"""
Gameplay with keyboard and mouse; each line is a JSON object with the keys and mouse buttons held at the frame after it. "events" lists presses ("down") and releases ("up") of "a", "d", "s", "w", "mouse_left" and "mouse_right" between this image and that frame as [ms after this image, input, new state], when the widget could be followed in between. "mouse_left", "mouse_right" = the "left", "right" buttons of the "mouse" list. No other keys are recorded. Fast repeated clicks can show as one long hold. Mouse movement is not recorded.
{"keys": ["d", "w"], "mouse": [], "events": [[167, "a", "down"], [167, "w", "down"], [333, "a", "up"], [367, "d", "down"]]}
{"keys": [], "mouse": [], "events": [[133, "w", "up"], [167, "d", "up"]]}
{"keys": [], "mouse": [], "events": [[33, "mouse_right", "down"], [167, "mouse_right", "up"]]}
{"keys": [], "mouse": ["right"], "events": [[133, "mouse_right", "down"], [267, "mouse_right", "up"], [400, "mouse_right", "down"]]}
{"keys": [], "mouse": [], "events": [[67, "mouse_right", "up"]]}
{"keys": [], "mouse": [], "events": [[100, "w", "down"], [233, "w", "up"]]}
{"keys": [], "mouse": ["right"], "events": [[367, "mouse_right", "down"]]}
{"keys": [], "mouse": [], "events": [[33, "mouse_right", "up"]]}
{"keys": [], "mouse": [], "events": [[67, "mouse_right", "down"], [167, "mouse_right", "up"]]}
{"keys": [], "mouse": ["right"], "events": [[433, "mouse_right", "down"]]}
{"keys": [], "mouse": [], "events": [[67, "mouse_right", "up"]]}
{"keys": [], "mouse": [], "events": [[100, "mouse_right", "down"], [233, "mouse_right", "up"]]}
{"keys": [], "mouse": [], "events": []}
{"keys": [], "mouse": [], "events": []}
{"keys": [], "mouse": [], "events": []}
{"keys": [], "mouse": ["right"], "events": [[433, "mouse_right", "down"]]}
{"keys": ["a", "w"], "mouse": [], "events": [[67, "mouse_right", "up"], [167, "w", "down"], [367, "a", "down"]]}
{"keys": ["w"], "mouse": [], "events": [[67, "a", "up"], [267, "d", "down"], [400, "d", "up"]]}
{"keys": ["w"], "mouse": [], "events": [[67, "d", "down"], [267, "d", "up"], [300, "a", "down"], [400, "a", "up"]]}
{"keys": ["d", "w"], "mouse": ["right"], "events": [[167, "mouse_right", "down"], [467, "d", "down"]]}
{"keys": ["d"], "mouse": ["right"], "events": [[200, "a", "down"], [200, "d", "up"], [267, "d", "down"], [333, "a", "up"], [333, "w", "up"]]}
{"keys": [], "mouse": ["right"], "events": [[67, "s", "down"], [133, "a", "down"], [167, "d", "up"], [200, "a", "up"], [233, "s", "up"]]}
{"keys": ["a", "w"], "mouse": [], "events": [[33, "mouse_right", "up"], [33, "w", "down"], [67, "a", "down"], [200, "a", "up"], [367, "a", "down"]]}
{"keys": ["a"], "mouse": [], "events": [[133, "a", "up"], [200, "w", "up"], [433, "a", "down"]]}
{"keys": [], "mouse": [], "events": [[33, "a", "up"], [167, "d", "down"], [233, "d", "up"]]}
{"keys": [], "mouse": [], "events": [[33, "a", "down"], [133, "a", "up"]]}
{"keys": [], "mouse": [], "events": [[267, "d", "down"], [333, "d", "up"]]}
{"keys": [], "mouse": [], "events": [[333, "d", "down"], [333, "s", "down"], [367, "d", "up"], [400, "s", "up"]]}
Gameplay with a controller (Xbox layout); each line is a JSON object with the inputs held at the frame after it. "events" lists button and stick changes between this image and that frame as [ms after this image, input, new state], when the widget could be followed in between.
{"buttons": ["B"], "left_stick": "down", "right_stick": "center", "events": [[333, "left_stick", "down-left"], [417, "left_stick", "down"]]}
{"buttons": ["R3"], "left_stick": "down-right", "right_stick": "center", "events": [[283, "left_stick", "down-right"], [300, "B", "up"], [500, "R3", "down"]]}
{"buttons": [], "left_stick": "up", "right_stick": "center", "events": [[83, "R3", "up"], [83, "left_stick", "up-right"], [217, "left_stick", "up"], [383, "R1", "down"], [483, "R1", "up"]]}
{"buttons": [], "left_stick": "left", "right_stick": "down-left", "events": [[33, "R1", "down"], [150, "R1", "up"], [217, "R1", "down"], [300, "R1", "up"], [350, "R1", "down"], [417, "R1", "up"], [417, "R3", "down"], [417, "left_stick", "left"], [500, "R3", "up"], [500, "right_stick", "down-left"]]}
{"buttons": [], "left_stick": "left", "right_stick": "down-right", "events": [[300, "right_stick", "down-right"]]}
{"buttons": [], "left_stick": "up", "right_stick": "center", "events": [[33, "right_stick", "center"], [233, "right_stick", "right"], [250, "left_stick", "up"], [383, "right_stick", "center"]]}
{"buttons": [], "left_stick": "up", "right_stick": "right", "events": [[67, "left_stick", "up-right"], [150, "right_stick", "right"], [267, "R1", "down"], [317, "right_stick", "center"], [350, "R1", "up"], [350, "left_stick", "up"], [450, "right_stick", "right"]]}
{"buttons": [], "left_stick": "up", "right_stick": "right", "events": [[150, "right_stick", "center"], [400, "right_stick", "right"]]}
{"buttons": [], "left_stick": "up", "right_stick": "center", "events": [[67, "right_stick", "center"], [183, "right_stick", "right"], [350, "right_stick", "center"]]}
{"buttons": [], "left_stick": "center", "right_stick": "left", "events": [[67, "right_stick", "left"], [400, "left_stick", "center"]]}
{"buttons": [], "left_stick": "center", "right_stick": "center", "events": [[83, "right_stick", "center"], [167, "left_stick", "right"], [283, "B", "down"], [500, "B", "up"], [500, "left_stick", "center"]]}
"""
* _Task description_
Write out every entry verbatim.

* _Exercise output_
Gameplay with keyboard and mouse; each line is a JSON object with the keys and mouse buttons held at the frame after it. "events" lists presses ("down") and releases ("up") of "a", "d", "s", "w", "mouse_left" and "mouse_right" between this image and that frame as [ms after this image, input, new state], when the widget could be followed in between. "mouse_left", "mouse_right" = the "left", "right" buttons of the "mouse" list. No other keys are recorded. Fast repeated clicks can show as one long hold. Mouse movement is not recorded.
{"keys": ["d", "w"], "mouse": [], "events": [[167, "a", "down"], [167, "w", "down"], [333, "a", "up"], [367, "d", "down"]]}
{"keys": [], "mouse": [], "events": [[133, "w", "up"], [167, "d", "up"]]}
{"keys": [], "mouse": [], "events": [[33, "mouse_right", "down"], [167, "mouse_right", "up"]]}
{"keys": [], "mouse": ["right"], "events": [[133, "mouse_right", "down"], [267, "mouse_right", "up"], [400, "mouse_right", "down"]]}
{"keys": [], "mouse": [], "events": [[67, "mouse_right", "up"]]}
{"keys": [], "mouse": [], "events": [[100, "w", "down"], [233, "w", "up"]]}
{"keys": [], "mouse": ["right"], "events": [[367, "mouse_right", "down"]]}
{"keys": [], "mouse": [], "events": [[33, "mouse_right", "up"]]}
{"keys": [], "mouse": [], "events": [[67, "mouse_right", "down"], [167, "mouse_right", "up"]]}
{"keys": [], "mouse": ["right"], "events": [[433, "mouse_right", "down"]]}
{"keys": [], "mouse": [], "events": [[67, "mouse_right", "up"]]}
{"keys": [], "mouse": [], "events": [[100, "mouse_right", "down"], [233, "mouse_right", "up"]]}
{"keys": [], "mouse": [], "events": []}
{"keys": [], "mouse": [], "events": []}
{"keys": [], "mouse": [], "events": []}
{"keys": [], "mouse": ["right"], "events": [[433, "mouse_right", "down"]]}
{"keys": ["a", "w"], "mouse": [], "events": [[67, "mouse_right", "up"], [167, "w", "down"], [367, "a", "down"]]}
{"keys": ["w"], "mouse": [], "events": [[67, "a", "up"], [267, "d", "down"], [400, "d", "up"]]}
{"keys": ["w"], "mouse": [], "events": [[67, "d", "down"], [267, "d", "up"], [300, "a", "down"], [400, "a", "up"]]}
{"keys": ["d", "w"], "mouse": ["right"], "events": [[167, "mouse_right", "down"], [467, "d", "down"]]}
{"keys": ["d"], "mouse": ["right"], "events": [[200, "a", "down"], [200, "d", "up"], [267, "d", "down"], [333, "a", "up"], [333, "w", "up"]]}
{"keys": [], "mouse": ["right"], "events": [[67, "s", "down"], [133, "a", "down"], [167, "d", "up"], [200, "a", "up"], [233, "s", "up"]]}
{"keys": ["a", "w"], "mouse": [], "events": [[33, "mouse_right", "up"], [33, "w", "down"], [67, "a", "down"], [200, "a", "up"], [367, "a", "down"]]}
{"keys": ["a"], "mouse": [], "events": [[133, "a", "up"], [200, "w", "up"], [433, "a", "down"]]}
{"keys": [], "mouse": [], "events": [[33, "a", "up"], [167, "d", "down"], [233, "d", "up"]]}
{"keys": [], "mouse": [], "events": [[33, "a", "down"], [133, "a", "up"]]}
{"keys": [], "mouse": [], "events": [[267, "d", "down"], [333, "d", "up"]]}
{"keys": [], "mouse": [], "events": [[333, "d", "down"], [333, "s", "down"], [367, "d", "up"], [400, "s", "up"]]}
Gameplay with a controller (Xbox layout); each line is a JSON object with the inputs held at the frame after it. "events" lists button and stick changes between this image and that frame as [ms after this image, input, new state], when the widget could be followed in between.
{"buttons": ["B"], "left_stick": "down", "right_stick": "center", "events": [[333, "left_stick", "down-left"], [417, "left_stick", "down"]]}
{"buttons": ["R3"], "left_stick": "down-right", "right_stick": "center", "events": [[283, "left_stick", "down-right"], [300, "B", "up"], [500, "R3", "down"]]}
{"buttons": [], "left_stick": "up", "right_stick": "center", "events": [[83, "R3", "up"], [83, "left_stick", "up-right"], [217, "left_stick", "up"], [383, "R1", "down"], [483, "R1", "up"]]}
{"buttons": [], "left_stick": "left", "right_stick": "down-left", "events": [[33, "R1", "down"], [150, "R1", "up"], [217, "R1", "down"], [300, "R1", "up"], [350, "R1", "down"], [417, "R1", "up"], [417, "R3", "down"], [417, "left_stick", "left"], [500, "R3", "up"], [500, "right_stick", "down-left"]]}
{"buttons": [], "left_stick": "left", "right_stick": "down-right", "events": [[300, "right_stick", "down-right"]]}
{"buttons": [], "left_stick": "up", "right_stick": "center", "events": [[33, "right_stick", "center"], [233, "right_stick", "right"], [250, "left_stick", "up"], [383, "right_stick", "center"]]}
{"buttons": [], "left_stick": "up", "right_stick": "right", "events": [[67, "left_stick", "up-right"], [150, "right_stick", "right"], [267, "R1", "down"], [317, "right_stick", "center"], [350, "R1", "up"], [350, "left_stick", "up"], [450, "right_stick", "right"]]}
{"buttons": [], "left_stick": "up", "right_stick": "right", "events": [[150, "right_stick", "center"], [400, "right_stick", "right"]]}
{"buttons": [], "left_stick": "up", "right_stick": "center", "events": [[67, "right_stick", "center"], [183, "right_stick", "right"], [350, "right_stick", "center"]]}
{"buttons": [], "left_stick": "center", "right_stick": "left", "events": [[67, "right_stick", "left"], [400, "left_stick", "center"]]}
{"buttons": [], "left_stick": "center", "right_stick": "center", "events": [[83, "right_stick", "center"], [167, "left_stick", "right"], [283, "B", "down"], [500, "B", "up"], [500, "left_stick", "center"]]}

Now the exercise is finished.